====== DATA SHOWN ======

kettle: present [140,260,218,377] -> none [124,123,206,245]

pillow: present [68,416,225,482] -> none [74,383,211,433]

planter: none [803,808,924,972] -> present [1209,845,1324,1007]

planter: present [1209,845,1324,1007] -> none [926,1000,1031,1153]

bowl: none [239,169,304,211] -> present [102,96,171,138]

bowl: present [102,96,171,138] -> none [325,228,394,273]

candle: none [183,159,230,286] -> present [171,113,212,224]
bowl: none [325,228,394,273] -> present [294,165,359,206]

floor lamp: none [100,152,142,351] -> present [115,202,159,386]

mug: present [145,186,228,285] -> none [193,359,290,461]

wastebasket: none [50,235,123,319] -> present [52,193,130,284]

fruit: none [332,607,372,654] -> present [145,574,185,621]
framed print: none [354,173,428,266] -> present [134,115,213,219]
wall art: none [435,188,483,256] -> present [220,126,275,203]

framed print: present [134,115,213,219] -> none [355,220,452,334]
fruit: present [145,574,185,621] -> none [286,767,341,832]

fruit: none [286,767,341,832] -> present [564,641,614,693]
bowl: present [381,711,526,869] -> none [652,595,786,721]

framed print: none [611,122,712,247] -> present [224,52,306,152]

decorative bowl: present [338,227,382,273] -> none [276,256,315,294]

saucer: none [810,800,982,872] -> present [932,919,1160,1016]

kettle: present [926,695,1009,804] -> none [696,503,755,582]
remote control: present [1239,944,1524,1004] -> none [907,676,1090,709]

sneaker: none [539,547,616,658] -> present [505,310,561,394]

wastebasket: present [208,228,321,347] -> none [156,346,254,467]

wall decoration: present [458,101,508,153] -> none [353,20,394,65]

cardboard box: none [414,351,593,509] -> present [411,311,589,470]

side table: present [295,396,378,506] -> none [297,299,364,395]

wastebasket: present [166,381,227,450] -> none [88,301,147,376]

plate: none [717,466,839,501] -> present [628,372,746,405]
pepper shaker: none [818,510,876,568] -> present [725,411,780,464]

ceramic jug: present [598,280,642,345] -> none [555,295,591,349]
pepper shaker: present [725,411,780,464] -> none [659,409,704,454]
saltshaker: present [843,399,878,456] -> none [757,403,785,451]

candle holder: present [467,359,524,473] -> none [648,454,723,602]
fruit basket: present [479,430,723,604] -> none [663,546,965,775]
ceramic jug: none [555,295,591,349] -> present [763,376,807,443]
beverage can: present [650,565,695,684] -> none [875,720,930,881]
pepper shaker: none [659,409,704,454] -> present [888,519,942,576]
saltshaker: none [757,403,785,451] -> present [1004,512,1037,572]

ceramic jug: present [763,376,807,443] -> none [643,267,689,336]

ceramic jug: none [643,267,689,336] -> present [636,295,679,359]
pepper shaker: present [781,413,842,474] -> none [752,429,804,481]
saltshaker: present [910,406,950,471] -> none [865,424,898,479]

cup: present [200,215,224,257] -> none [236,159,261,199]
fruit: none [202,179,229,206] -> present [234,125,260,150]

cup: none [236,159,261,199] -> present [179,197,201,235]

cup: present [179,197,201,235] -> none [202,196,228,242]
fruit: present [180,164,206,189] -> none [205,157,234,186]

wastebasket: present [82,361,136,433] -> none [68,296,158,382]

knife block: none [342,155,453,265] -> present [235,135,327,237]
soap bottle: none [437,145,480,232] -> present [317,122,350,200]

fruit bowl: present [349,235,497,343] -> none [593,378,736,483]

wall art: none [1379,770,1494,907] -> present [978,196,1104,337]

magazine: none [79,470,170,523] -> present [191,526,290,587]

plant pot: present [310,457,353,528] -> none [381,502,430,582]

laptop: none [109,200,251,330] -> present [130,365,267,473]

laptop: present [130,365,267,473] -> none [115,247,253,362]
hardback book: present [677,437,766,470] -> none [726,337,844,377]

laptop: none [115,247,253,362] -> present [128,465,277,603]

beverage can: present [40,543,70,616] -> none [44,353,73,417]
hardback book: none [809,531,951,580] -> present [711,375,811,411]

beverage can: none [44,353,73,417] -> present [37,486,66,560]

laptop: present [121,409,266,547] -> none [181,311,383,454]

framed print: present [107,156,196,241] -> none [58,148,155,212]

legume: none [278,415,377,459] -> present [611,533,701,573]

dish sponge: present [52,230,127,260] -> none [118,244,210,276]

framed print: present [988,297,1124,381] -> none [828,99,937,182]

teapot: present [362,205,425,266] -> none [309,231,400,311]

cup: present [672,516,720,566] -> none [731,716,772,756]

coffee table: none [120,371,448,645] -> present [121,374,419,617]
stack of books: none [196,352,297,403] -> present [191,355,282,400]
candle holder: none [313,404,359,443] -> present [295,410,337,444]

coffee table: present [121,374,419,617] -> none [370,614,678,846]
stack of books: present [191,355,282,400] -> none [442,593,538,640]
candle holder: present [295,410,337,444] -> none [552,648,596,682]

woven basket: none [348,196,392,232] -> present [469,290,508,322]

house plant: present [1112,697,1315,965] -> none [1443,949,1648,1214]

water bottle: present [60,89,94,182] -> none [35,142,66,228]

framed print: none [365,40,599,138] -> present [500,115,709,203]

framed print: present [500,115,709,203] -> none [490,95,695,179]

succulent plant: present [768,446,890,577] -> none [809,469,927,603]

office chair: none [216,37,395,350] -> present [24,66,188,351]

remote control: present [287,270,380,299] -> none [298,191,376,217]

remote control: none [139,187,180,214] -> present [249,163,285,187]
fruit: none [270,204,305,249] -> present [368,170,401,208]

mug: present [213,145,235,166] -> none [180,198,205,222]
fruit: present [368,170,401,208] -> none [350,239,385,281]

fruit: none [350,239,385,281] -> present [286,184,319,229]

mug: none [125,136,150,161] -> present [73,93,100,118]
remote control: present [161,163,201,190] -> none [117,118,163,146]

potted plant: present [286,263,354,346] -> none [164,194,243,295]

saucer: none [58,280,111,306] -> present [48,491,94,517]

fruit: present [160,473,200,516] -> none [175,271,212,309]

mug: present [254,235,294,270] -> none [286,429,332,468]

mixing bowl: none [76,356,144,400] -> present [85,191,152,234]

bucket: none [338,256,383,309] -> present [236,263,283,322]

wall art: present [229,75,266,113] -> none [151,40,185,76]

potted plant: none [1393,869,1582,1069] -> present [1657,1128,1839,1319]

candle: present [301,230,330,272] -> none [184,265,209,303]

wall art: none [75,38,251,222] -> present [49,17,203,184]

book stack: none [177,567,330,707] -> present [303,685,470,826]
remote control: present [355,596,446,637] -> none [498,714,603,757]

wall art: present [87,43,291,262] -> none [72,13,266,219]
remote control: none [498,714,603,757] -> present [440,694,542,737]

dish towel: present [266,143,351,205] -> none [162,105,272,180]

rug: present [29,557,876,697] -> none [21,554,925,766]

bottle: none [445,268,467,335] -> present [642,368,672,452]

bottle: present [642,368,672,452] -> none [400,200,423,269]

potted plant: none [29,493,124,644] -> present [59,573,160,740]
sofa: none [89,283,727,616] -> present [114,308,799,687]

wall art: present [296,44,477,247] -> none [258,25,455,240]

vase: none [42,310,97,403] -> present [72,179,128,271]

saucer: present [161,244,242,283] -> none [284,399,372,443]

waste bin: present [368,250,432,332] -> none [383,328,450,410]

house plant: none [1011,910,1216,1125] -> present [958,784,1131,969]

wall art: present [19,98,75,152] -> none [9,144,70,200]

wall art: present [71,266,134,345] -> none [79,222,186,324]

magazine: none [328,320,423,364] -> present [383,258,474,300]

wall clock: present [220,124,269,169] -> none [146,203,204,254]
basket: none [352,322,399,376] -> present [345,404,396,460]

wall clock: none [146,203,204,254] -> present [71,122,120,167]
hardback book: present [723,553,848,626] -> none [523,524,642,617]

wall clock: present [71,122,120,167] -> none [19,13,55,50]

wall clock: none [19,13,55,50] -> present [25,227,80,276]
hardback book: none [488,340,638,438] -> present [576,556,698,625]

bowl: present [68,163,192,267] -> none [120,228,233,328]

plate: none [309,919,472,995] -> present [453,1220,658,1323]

======

WHAT YOU NEED TO DO:
Quote the listing word for word from its first line through the line in which "bowl: none [239,169,304,211]" appears.

WRITTEN RESPONSE:
kettle: present [140,260,218,377] -> none [124,123,206,245]

pillow: present [68,416,225,482] -> none [74,383,211,433]

planter: none [803,808,924,972] -> present [1209,845,1324,1007]

planter: present [1209,845,1324,1007] -> none [926,1000,1031,1153]

bowl: none [239,169,304,211] -> present [102,96,171,138]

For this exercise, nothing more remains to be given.